#29 晩秋(1)
良介は弁当を食い終わり紙パックのジュースを飲みながら尚也に声を掛けた。
「なにキョロキョロしてんだ?」
「亜季、どこ行ったんだ」
「ふーん、お前・・・」
「なんだよ」
「てっきり俺は、小春かと思ってたんだが、そうか、そうだったのか」
良介は納得したように頷いた。
「そんなんじゃねぇよ」
「じゃぁなんだよ」
尚也はパンの袋を開け口元まで持っていったがそのまま喋り始めた。
「あいつなんだか変なんだよな。

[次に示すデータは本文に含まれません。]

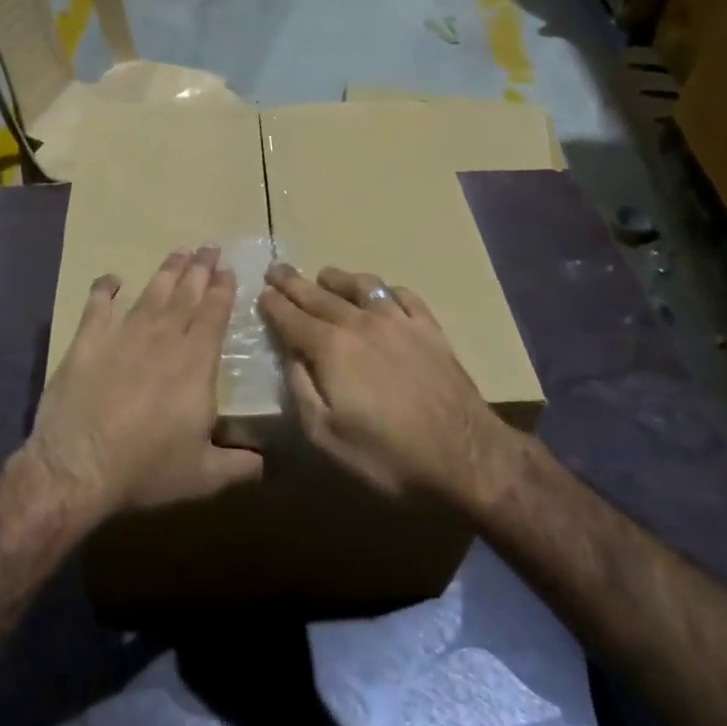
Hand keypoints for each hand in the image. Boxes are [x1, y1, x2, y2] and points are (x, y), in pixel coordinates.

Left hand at [29, 247, 262, 518]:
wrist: (78, 467)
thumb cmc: (146, 469)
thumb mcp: (203, 476)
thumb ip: (238, 465)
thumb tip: (266, 465)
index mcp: (196, 364)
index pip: (214, 315)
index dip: (222, 290)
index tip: (228, 269)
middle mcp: (163, 339)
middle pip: (186, 295)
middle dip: (200, 269)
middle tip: (209, 246)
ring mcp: (123, 335)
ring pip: (151, 293)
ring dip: (167, 271)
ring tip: (179, 252)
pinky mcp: (88, 341)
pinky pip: (98, 305)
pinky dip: (105, 288)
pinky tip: (112, 278)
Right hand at [260, 264, 508, 503]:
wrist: (466, 456)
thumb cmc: (388, 456)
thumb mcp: (327, 437)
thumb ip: (301, 391)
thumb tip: (289, 356)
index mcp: (331, 348)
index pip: (292, 318)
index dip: (274, 305)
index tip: (261, 293)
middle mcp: (361, 323)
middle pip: (319, 296)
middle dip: (294, 282)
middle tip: (277, 269)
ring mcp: (399, 322)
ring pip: (362, 287)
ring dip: (337, 279)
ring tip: (324, 275)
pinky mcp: (430, 329)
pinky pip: (403, 295)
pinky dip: (384, 289)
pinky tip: (381, 293)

妙によそよそしいって言うか、何時もだったらあいつから昼飯誘うのにどっか行っちゃうし」
「まだ風邪治ってないんじゃないの」
良介の言い様に納得していないまま尚也はパンにかぶりついた。
「柴田さん、お客様よ」
同級生の女子の声に振り向くとそこには奈津美が立っていた。
「柴田君、安住さんどうだった?」
尚也は気まずそうにはっきりしない口調で答えた。
「ああ、あのう、道に迷って、病院に着いたときには面会時間が過ぎていて・・・」
「そう。じゃぁ今日はちゃんと行ってあげてね」
尚也ははいともいいえともつかない曖昧な返事をした。
「安住の病気って一体・・・」
「私、気になって調べたんだけど凄い珍しい病気みたい」
運動神経細胞が死んで行き手足や喉などの筋肉が痩せて力がなくなって行き、やがては自身で呼吸さえできなくなるという。
「治らないんですか」
「進行を遅らせることは出来ても・・・、駄目みたい」
そういえば昨日、洗濯機の横に座っていた優妃子は何を言っていたんだろう。
尚也はふとそう思った。
一日の授業が終わって背伸びをしている尚也の元に亜季がやって来た。
「どうしたんだよ。今日、なんか変だぜ」
亜季は下を向き目を合わさなかった。
「安住さんの所に、行ってあげて」
「え?」
「安住さん、会いたがってるの。柴田君に。だから、行ってあげて」
突然の亜季の願いに尚也は戸惑い返す言葉も見つからなかった。